Earlier this month, Zahid’s position as UMNO president was cemented for another term after the party approved a motion to prevent his two main roles from being contested in internal polls in management scheduled for May.
The political scion Hishammuddin – once vice-president of UMNO – is the cousin of former prime minister Najib Razak and the son of the country’s third prime minister. Hishammuddin’s grandfather, Onn Jaafar, founded UMNO. Khairy was a former candidate for the party’s presidency, and the UMNO Supreme Council also sacked former Housing and Local Government Minister Noh Omar.
Friday’s decision suggests only those loyal to Zahid will be promoted and dissent will not be tolerated, said Oh Ei Sun, a senior fellow at the Singapore Institute of International Affairs. However, that is unlikely to make a difference to the party’s future, he said.
“Most Malaysian voters increasingly prefer a more conservative and religious view of the country, and neither Zahid’s more traditional approach nor Khairy’s more reformist approach could satisfy their aspirations,” according to Oh.

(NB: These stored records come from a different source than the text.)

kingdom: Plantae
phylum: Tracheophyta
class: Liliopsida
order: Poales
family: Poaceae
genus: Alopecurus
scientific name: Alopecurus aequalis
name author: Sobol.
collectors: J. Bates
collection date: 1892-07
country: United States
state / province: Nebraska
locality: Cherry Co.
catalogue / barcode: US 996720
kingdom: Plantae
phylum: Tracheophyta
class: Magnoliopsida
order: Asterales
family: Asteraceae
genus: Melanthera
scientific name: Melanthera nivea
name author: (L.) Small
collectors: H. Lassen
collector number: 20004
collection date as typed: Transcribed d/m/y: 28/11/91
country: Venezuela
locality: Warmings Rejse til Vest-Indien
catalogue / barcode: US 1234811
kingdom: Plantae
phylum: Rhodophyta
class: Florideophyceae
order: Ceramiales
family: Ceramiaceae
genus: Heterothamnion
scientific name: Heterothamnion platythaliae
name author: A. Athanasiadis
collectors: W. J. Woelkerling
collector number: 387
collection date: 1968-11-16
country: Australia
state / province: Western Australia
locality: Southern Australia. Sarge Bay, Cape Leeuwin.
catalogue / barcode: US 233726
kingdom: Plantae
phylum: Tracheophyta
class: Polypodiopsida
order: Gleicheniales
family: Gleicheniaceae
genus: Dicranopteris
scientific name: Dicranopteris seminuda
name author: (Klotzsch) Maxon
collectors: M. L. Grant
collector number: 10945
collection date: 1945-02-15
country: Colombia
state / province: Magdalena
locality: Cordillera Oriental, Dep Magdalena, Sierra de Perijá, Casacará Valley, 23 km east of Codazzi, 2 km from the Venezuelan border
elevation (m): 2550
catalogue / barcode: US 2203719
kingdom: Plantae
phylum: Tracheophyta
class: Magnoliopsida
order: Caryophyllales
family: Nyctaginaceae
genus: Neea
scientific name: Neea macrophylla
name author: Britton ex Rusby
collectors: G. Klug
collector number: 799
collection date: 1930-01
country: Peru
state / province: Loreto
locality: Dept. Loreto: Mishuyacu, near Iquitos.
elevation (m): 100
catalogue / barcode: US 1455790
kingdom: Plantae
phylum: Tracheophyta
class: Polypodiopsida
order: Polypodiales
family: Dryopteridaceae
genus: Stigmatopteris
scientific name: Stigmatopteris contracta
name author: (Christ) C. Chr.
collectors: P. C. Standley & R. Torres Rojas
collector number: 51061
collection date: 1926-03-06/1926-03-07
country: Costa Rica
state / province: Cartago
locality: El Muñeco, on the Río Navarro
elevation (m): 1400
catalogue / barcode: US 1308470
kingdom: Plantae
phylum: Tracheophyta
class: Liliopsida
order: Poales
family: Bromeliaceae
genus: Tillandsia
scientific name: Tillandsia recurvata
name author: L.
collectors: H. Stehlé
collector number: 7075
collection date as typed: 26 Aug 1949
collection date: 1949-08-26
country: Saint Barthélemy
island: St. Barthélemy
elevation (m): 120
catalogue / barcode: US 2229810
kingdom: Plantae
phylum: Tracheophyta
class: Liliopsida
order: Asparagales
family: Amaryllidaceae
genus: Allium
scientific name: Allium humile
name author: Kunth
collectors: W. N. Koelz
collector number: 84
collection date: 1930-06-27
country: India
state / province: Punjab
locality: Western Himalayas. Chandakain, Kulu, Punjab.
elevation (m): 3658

In November’s vote, the Islam Se-Malaysia Party, or PAS, became the single party with the most parliamentary seats, but refused to join Anwar’s unity government, saying it would instead act as a “constructive opposition”. The PAS found support mainly in rural areas through its promotion of an Islamist agenda.
Anwar’s coalition now plans to work with UMNO in state elections scheduled for this year. While local polls will not directly affect the composition of parliament, they will be a measure of the new government’s popularity with the public.
By sacking and suspending leaders, Zahid is leading a weaker UMNO into the upcoming national midterm elections, said Wong Chin Huat, a professor and political scientist at Sunway University.
“UMNO is heading for its own killing field, having massacred dissident warlords,” he said.